### [PAGE EXCERPT]
Is there an option for registered users (perhaps more than 50 posts or so) to 'qurantine' a thread once seen.

It is then not accessible until checked by a moderator where by it is returned to the forum or deleted.

I don't know Php but suprised if this is not possible.


----------



## XTR (Mar 2, 2006)

A better way of verifying "new members" would sort it


----------



## Silversea (Jun 18, 2002)

Yeah, it's getting quite bad over the last month or so..... not as bad as some forums though...... :?


----------



## Jae (May 6, 2002)

I applied a patch the other day, and it seems to have made it worse. Going to apply a variation on that now...

Such a pain in the preverbial

Jae


----------



## YELLOW_TT (Feb 25, 2004)

It is very bad to day every other post is porn or crap :evil:


----------



## Jae (May 6, 2002)

new, TOUGHER catptcha confirmation applied - in glorious colour now!

Jae


----------



## YELLOW_TT (Feb 25, 2004)

lets hope it works


----------



## Jae (May 6, 2002)

me too, just deleted loads!!!


----------



## QuackingPlums (Mar 10, 2004)

Jae said:


> I applied a patch the other day, and it seems to have made it worse. Going to apply a variation on that now...
> 
> Such a pain in the preverbial
> 
> Jae


I think that might possibly be a coincidence Jae. The sites I run that haven't yet been patched with the registration/post delay mod that I PM'd you about have had a marked increase in porn registrations in the past week or so.

### [SUPPLIED INFORMATION]
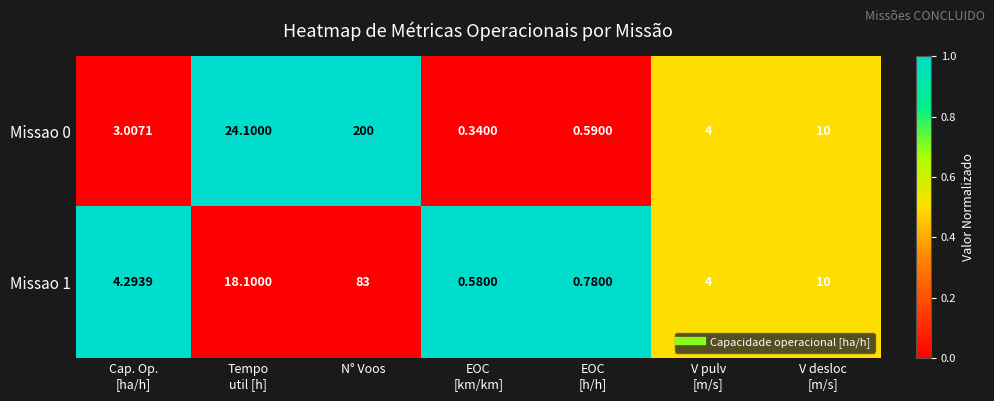

How many data points does each series have?

7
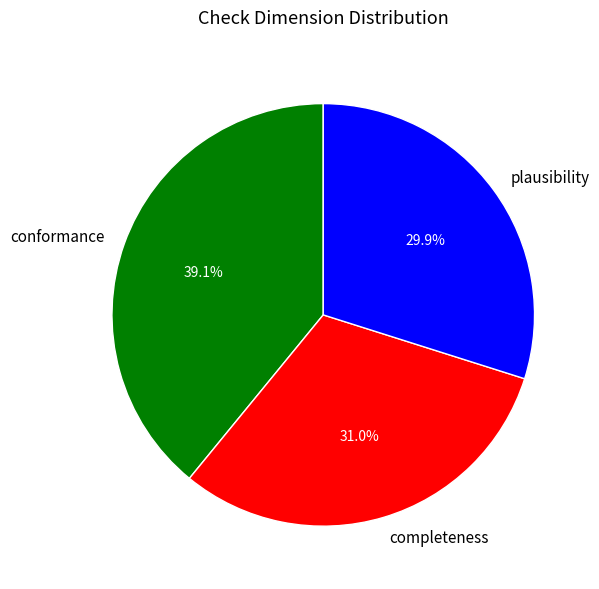

To the nearest percent, what is the difference between the completeness and conformance slice percentages?

8%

### [TASKS TO CARRY OUT]
1) Transcribe everything in the forum spam thread from "Is there an" down to "(Mar 2, 2006)".
2) Pick up the forum spam thread after its last sentence and continue it.
Nothing in the listing is needed here.

### [OUTPUTS IN ORDER]
1)
Is there an option for registered users (perhaps more than 50 posts or so) to 'qurantine' a thread once seen.

It is then not accessible until checked by a moderator where by it is returned to the forum or deleted.

I don't know Php but suprised if this is not possible.


----------



## XTR (Mar 2, 2006)

2)
The sites that *are* running this filter have had NO spams at all.
Did you try those? I found that the improved Captcha patches didn't do anything at all for me - the spambots must have an army of Captcha-crackers working out the codes... either that or there's a vulnerability elsewhere in the system. :?


----------



## Jae (May 6, 2002)

they are no more me thinks! YAY, bloody YAY!


----------



## TeeTees (Mar 9, 2006)

Jae said:


> they are no more me thinks! YAY, bloody YAY!


Hallelujah - nice one  :wink:


----------



## NaughTTy (Jul 9, 2003)

Jae said:


> they are no more me thinks! YAY, bloody YAY!


...and thrice YAY 

Except there was one on here this morning (been removed now) :?


----------



## TTej (Sep 10, 2003)

if you want hot sex to to a brothel


----------



## TTej (Sep 10, 2003)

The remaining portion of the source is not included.